SCOTLAND - NFU Scotland, together with the National Sheep Association's Scottish region and the Scottish Beef Cattle Association, have written to the Scottish Government calling for compulsory testing of susceptible animals arriving in Scotland from the bluetongue (BT) zones in England.
calendar icon 11 January 2008
clock icon 2 minute read

Whilst a post-movement test is a requirement for any animals imported into Scotland from BT zones on the Continent, no such requirement exists for animals coming in to Scotland from BT zones within the UK.

With the vector-free period having opened on 20 December 2007, movements of animals from the English BT zone to disease-free areas such as Scotland can now occur, subject to certain requirements. One of the requirements is a pre-movement test, the quickest of which can be done 14 days after the start of the vector-free period.
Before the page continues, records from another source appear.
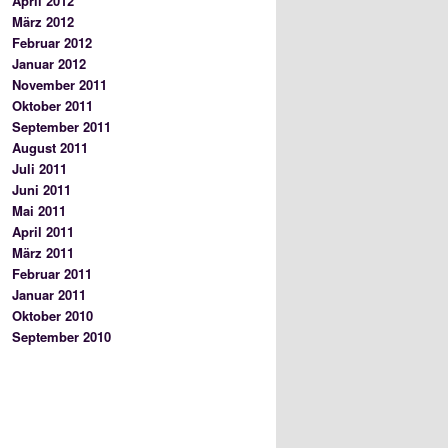
April 2012
März 2012
Februar 2012
Januar 2012
November 2011
Oktober 2011
September 2011
August 2011
Juli 2011
Juni 2011
Mai 2011
April 2011
März 2011
Februar 2011
Januar 2011
Oktober 2010
September 2010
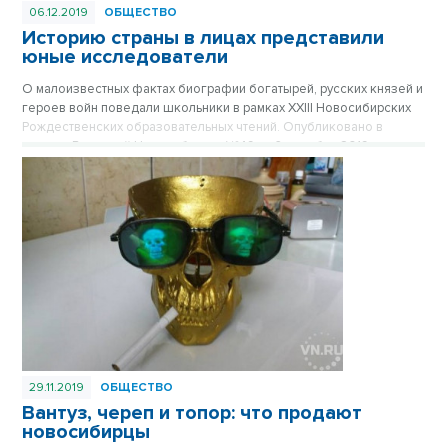
06.12.2019
ОБЩЕСТВО
Историю страны в лицах представили
юные исследователи
О малоизвестных фактах биографии богатырей, русских князей и
героев войн поведали школьники в рамках XXIII Новосибирских
Рождественских образовательных чтений. Опубликовано в
газете «Вечерний Новосибирск» №49 от 6 декабря 2019 года.
29.11.2019
ОБЩЕСТВО
Вантуз, череп и топор: что продают
новосибирцы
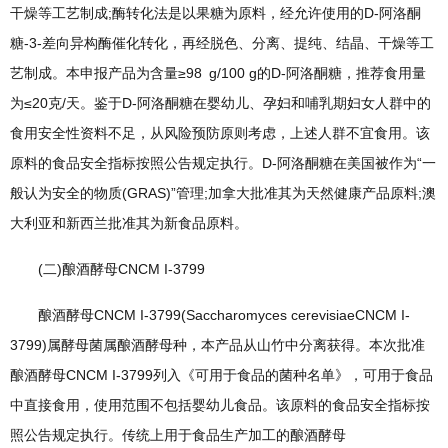
干燥等工艺制成;酶转化法是以果糖为原料，经允许使用的D-阿洛酮
糖-3-差向异构酶催化转化，再经脱色、分离、提纯、结晶、干燥等工
艺制成。本申报产品为含量≥98 g/100 g的D-阿洛酮糖，推荐食用量
为≤20克/天。鉴于D-阿洛酮糖在婴幼儿、孕妇和哺乳期妇女人群中的
食用安全性资料不足，从风险预防原则考虑，上述人群不宜食用。该
原料的食品安全指标按照公告规定执行。D-阿洛酮糖在美国被作为“一
般认为安全的物质(GRAS)”管理;加拿大批准其为天然健康产品原料;澳
大利亚和新西兰批准其为新食品原料。
(二)酿酒酵母CNCM I-3799
酿酒酵母CNCM I-3799(Saccharomyces cerevisiaeCNCM I-
3799)属酵母菌属酿酒酵母种，本产品从山竹中分离获得。本次批准
酿酒酵母CNCM I-3799列入《可用于食品的菌种名单》，可用于食品
中直接食用，使用范围不包括婴幼儿食品。该原料的食品安全指标按
照公告规定执行。传统上用于食品生产加工的酿酒酵母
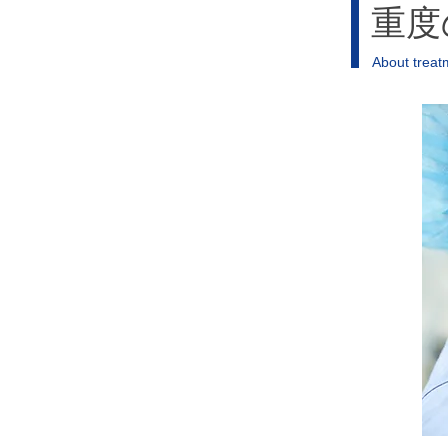
重度
About treat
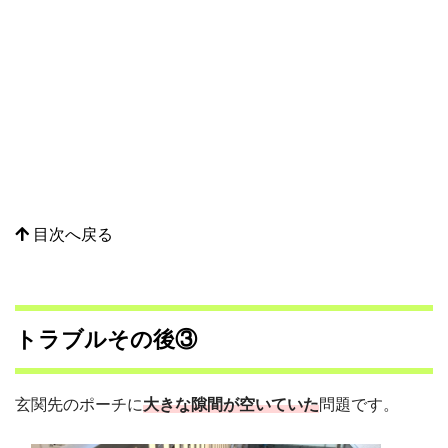
目次へ戻る
トラブルその後③
玄関先のポーチに
大きな隙間が空いていた
問題です。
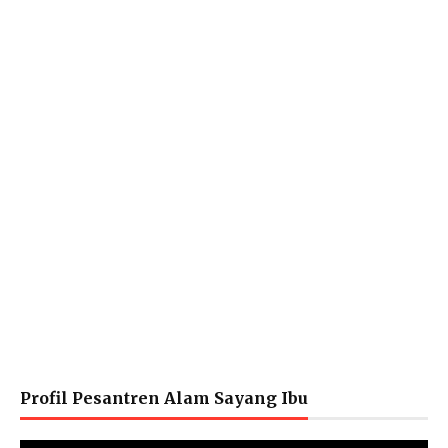
Profil Pesantren Alam Sayang Ibu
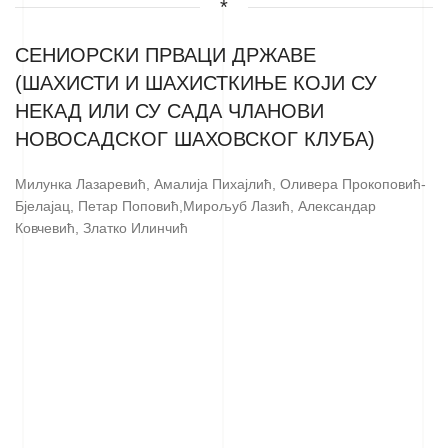
*
СЕНИОРСКИ ПРВАЦИ ДРЖАВЕ
(ШАХИСТИ И ШАХИСТКИЊЕ КОЈИ СУ
НЕКАД ИЛИ СУ САДА ЧЛАНОВИ
НОВОСАДСКОГ ШАХОВСКОГ КЛУБА)
Милунка Лазаревић, Амалија Пихајлић, Оливера Прокоповић-
Бјелајац, Петар Поповић,Мирољуб Лазић, Александар
Ковчевић, Златко Илинчић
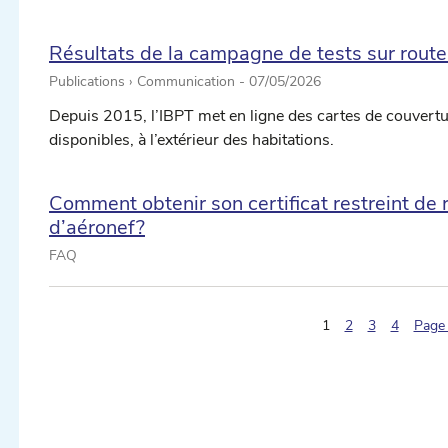
Résultats de la campagne de tests sur route
Publications › Communication -
07/05/2026
Depuis 2015, l’IBPT met en ligne des cartes de couvertur
disponibles, à l’extérieur des habitations.
Comment obtenir son certificat restreint de 
d’aéronef?
FAQ
ectionner une date ...
(pagination.current
1
2
3
4
Page 
ectionner une date ...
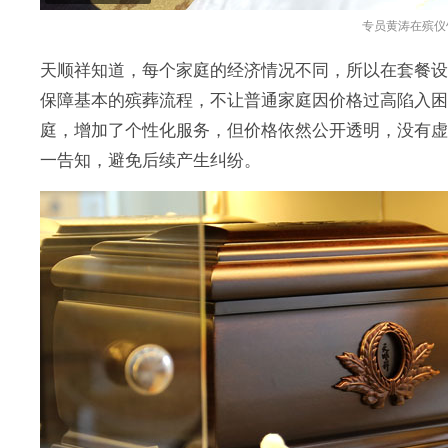
专员黄涛在殡仪
天顺祥知道，每个家庭的经济情况不同，所以在套餐设
保障基本的殡葬流程，不让普通家庭因价格过高陷入困境
庭，增加了个性化服务，但价格依然公开透明，没有
一告知，避免后续产生纠纷。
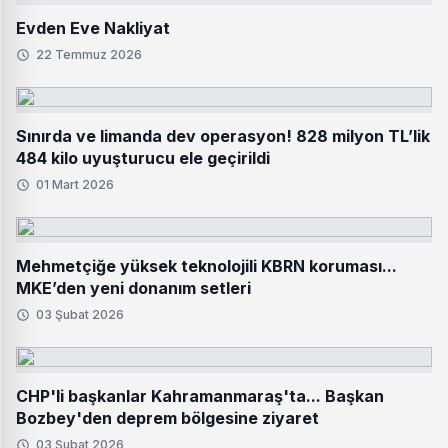
Evden Eve Nakliyat
22 Temmuz 2026
Sınırda ve limanda dev operasyon! 828 milyon TL’lik
484 kilo uyuşturucu ele geçirildi
01 Mart 2026
Mehmetçiğe yüksek teknolojili KBRN koruması...
MKE’den yeni donanım setleri
03 Şubat 2026
CHP'li başkanlar Kahramanmaraş'ta... Başkan
Bozbey'den deprem bölgesine ziyaret
03 Şubat 2026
With a turnaround at laboratories of around 4 days, it means in practice that such imports could have started coming into Scotland this week, hence the urgency of the call for greater testing.

NFUS Vice President Nigel Miller said:

“We have seen three instances in recent weeks - in Middlesborough, Worcester and Kirkcudbright - where imported cattle have only be found to have bluetongue because of a post-movement test. At least cattle imported from Europe require a post-movement test. At the moment, the same rules are not being applied to animals coming out of the English zone, and in my view that presents too high a risk.

“Our advice to farmers remains clear - do not source cattle from BT zones. However, if there are those who wish to ignore that advice, we need a stronger safety net to prevent them exposing the whole industry to this threat.

“It is important to remember that 'vector-free' does not mean there is no risk of disease getting into our midge population; it is just a lower risk at this time of year. A post-movement test, whilst still not providing the protection of a movement ban, could provide a crucial additional safeguard.”